Schlumberger (NYSE:SLB), the world's leading vertically integrated oilfield services company, released its first quarter results on Thursday in which its profits plunged while the company painted a grim future outlook. That triggered a 4.5% drop in Schlumberger stock during after-hours trading. Clearly, the brutal environment is making its mark on Schlumberger, but a closer analysis reveals that the company's results weren't that bad.
During the first three months of this year, revenues fell 36% from last year to $6.52 billion while net income, excluding extraordinary charges, decreased 63% to just $501 million, or $0.40 per share. The pre-tax operating margin also slumped by 563 basis points to 13.8%. The results were, however, slightly better than analysts' consensus estimate of a profit of $0.39 per share from revenues of $6.51 billion, according to data compiled by Thomson Reuters.
North America region
With persistent weakness in drilling activity, Schlumberger's North America region slipped into the red. The segment's revenues dropped 55% from a year earlier to $1.46 billion while it swung from a pretax operating profit of $416 million to a loss of $10 million. The earnings remained under pressure due to reduced drilling activity, unending pricing pressure, project delays and the impact of Canadian spring break-up which happened sooner than expected.
A weak performance from North America was expected since the region has witnessed one of the steepest declines in drilling activity in the world. The loss was, however, surprising, considering Schlumberger's North America unit managed to remain profitable during the previous down cycle. But Schlumberger is holding its ground in its home market.
The drilling activity in North America continues to deteriorate. According to the latest report from Baker Hughes for the week ending April 15, the US oil rig count has dropped to 351 - its lowest level since Nov. 2009 - while there were just 89 gas rigs working in the country. The US land rig count dropped 31% between Q4-2015 and Q2-2016, but in this period, Schlumberger's revenues decreased by only 25%. In this context, Schlumberger actually delivered a decent performance.
In the international markets, however, Schlumberger has remained profitable. The company's revenues decreased 28% to $4.97 billion while pretax operating profit was down 36% to $1.06 billion. Here, Schlumberger is struggling with drop in spending from E&P customers, activity disruptions, seasonal factors and weakness in Russian currency. However, the drop in revenue and earnings was significantly smaller when compared against North America.
What's particularly impressive, however, is that Schlumberger's profit margin in the international markets continues to stay north of 20%. In the previous quarter, the pretax operating margin clocked in at 21.3%, down from 24.1% a year earlier, but still highly profitable.

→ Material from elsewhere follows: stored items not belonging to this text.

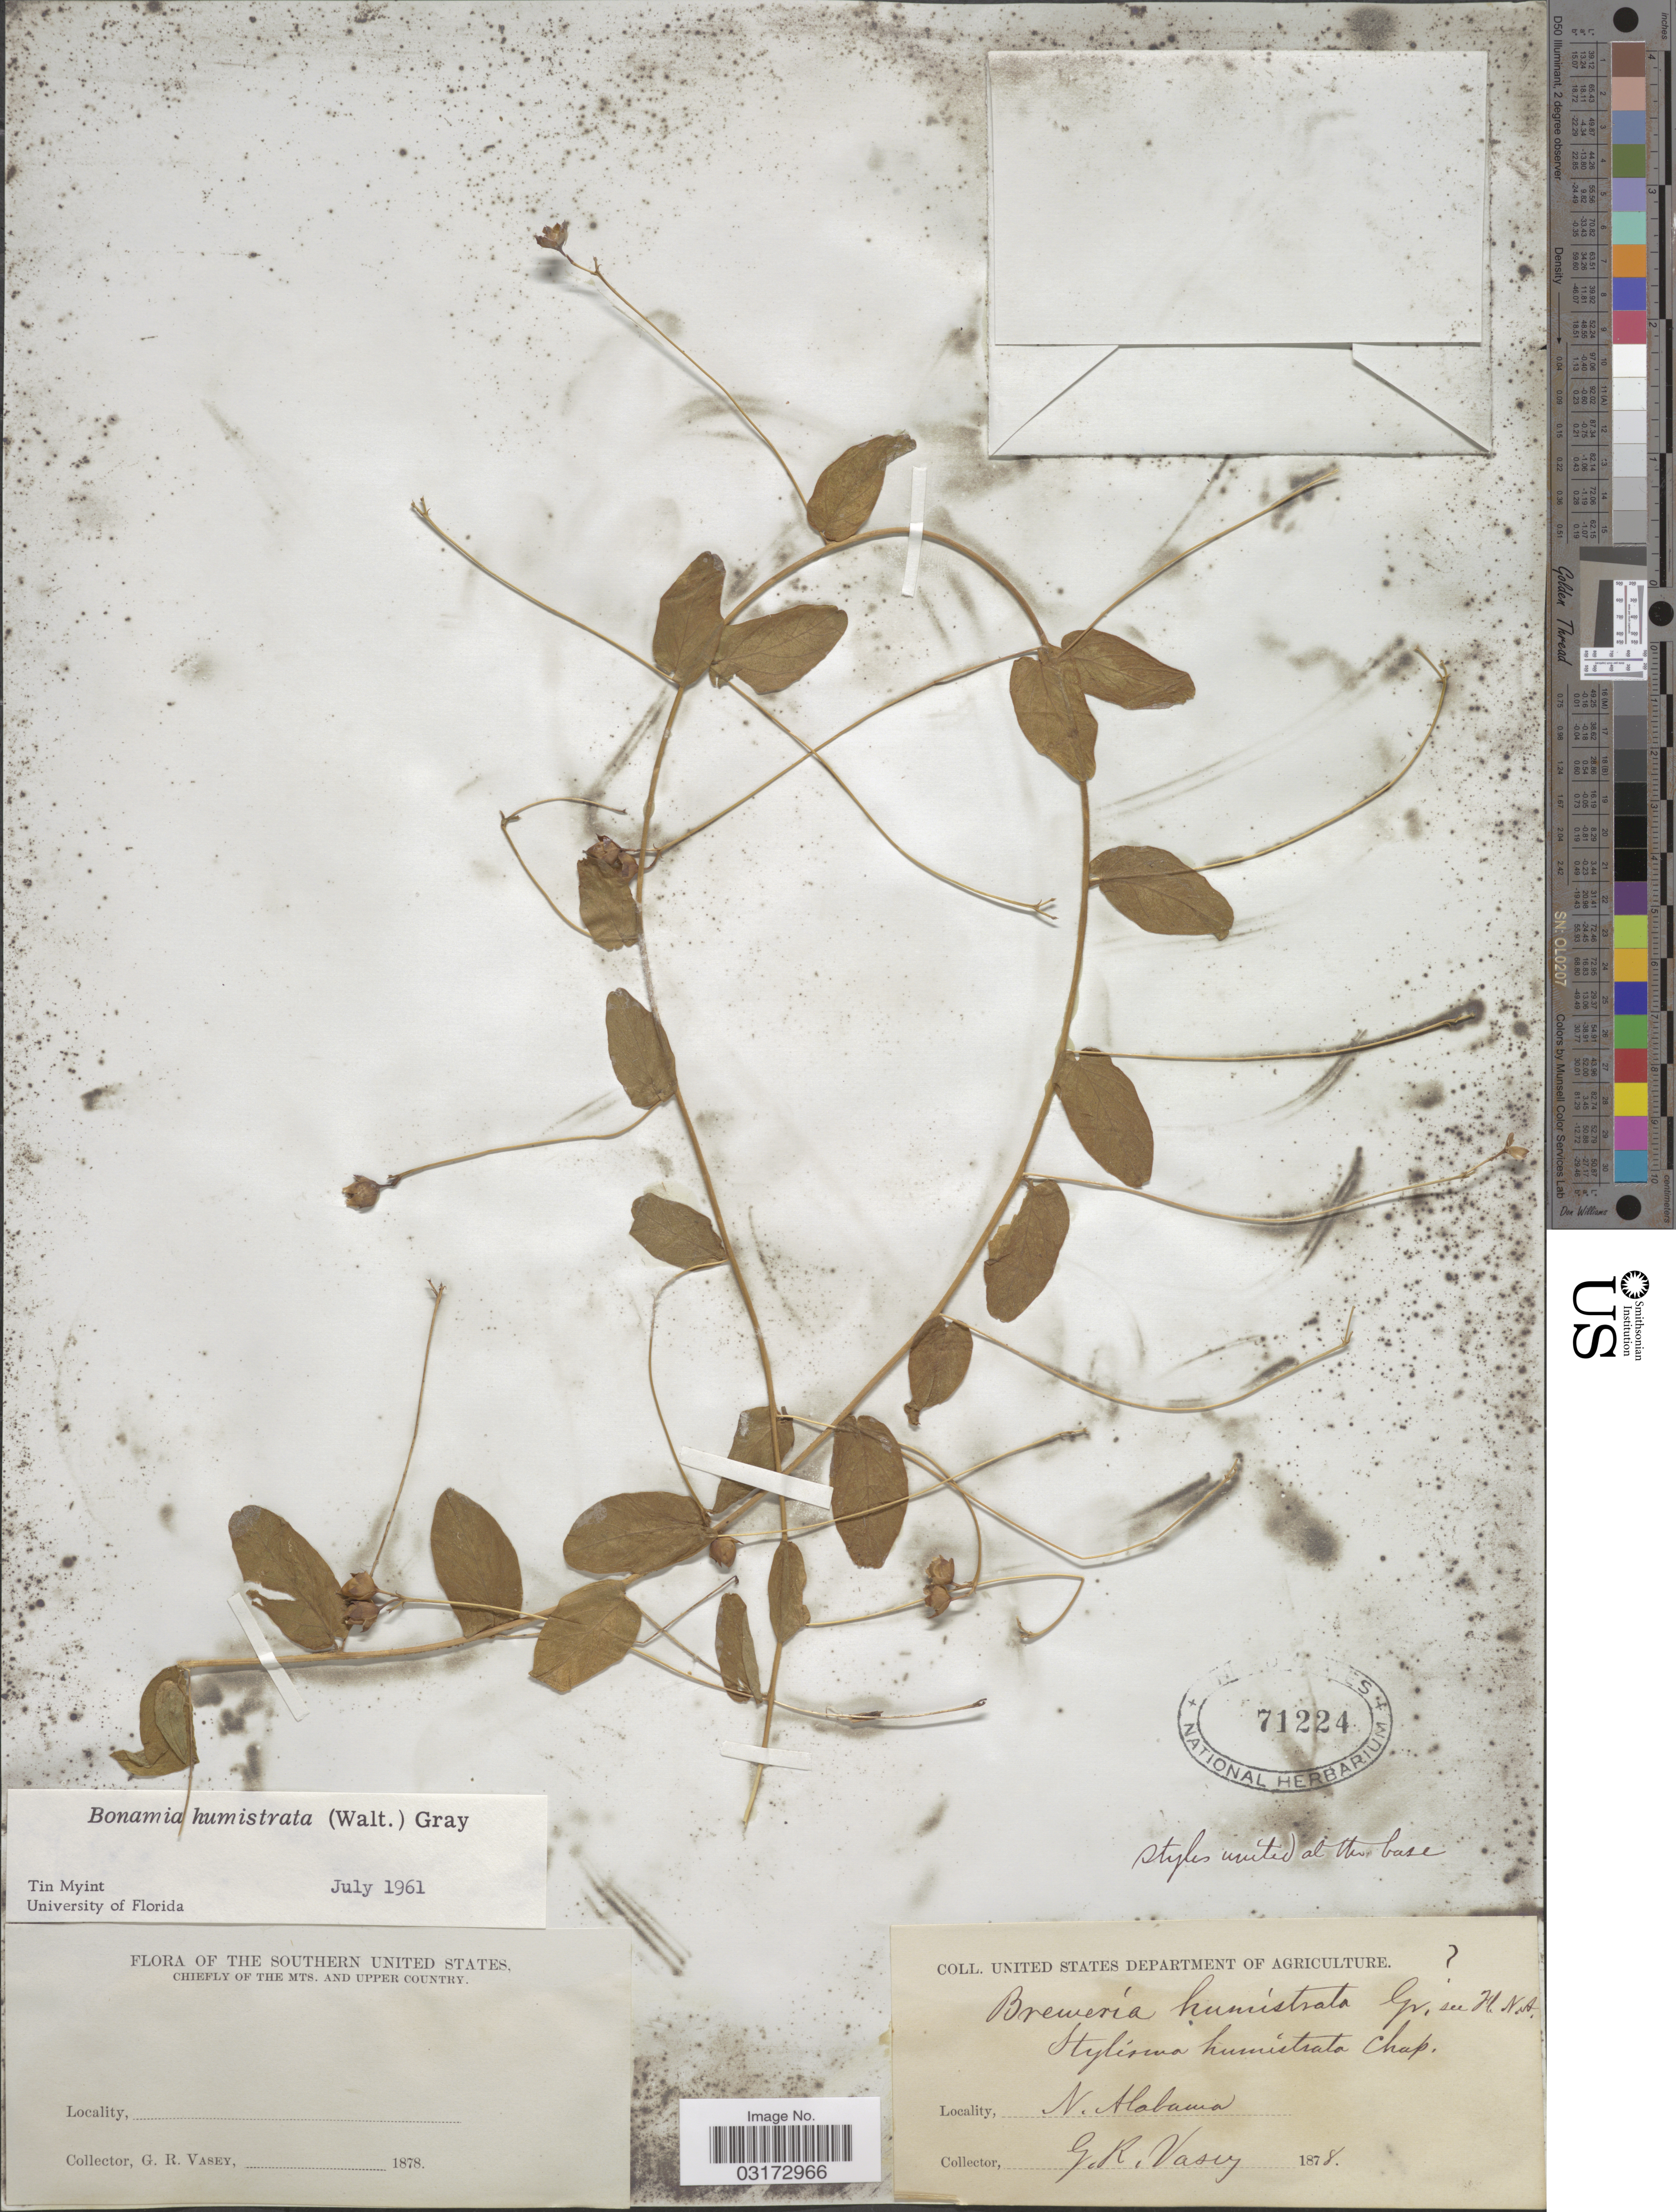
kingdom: Plantae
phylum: Tracheophyta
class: Magnoliopsida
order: Solanales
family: Convolvulaceae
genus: Stylisma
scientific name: Stylisma humistrata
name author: (Walter) Chapm.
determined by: Strong, Mark T., (BOT), Smithsonian Institution - National Museum of Natural History (UNITED STATES)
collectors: G. R. Vasey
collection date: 1878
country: United States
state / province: Alabama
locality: The Southern United States, Chiefly of the Mts. and Upper Country. N. Alabama.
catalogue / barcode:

Clearly, international markets, where state sponsored oil companies play a big role, have been far more resilient than North America. We've seen a similar trend in the all the previous quarterly results of every oilfield services company with international exposure. This puts Schlumberger in a better position to weather the storm since it has the greatest exposure to international markets than its peers, such as Halliburton (NYSE:HAL), Baker Hughes (BHI), Helmerich & Payne ( HP) and Patterson-UTI Energy ( PTEN) which rely mostly on the North American market.
Schlumberger usually generates one of the highest levels of free cash flows in the industry, but in the previous quarter, its free cash flows came in at negative $103 million.
This was, however, largely driven by $597 million of SPM investments and of $167 million of multiclient seismic data costs. Excluding those, Schlumberger spent $549 million on capital spending and $629 million on dividends. If it weren't for SPM and multiclient, the company's operating cash flow of $1.21 billion could have easily covered the capital expenditure and dividends. This shows that despite the negative number, the company continues to generate enough cash to fully fund the organic capital expenditure and dividends.
Meanwhile, Schlumberger continues to focus on cost cutting measures. It has reduced the current year's capital spending budget from previous estimate of $2.4 billion to $2 billion. The company also hinted at further reductions. Meanwhile, it has reduced its workforce by 2,000 employees from the end of last year to around 93,000. The capex reduction and additional cost cutting measures is going to bolster Schlumberger's ability to generate free cash flows moving forward.
Schlumberger's CEO Paal Kibsgaard, however, painted a gloomy outlook which is probably what spooked Mr. Market. The downturn, Kibsgaard said, has already reached "unprecedented levels" and the industry appears to be operating in "full-scale cash crisis," but this environment could further deteriorate in the coming quarters. As a reminder, last month, Kibsgaard said on the backdrop of an energy conference that the drilling activity is not going to rebound as quickly as oil prices. In fact, Kibsgaard is not expecting a turnaround this year.
However, Schlumberger's North America revenues have been holding up well when compared against the drilling activity, its margins in international markets - where Schlumberger has a bigger footprint than any of its peers - remain strong, while it continues to generate strong cash flows. I believe this is the kind of oilfield services company investors should stick with in the downturn. Moreover, earlier this month, Schlumberger also closed the Cameron International merger, which puts it in a great position to emerge even stronger from the down cycle.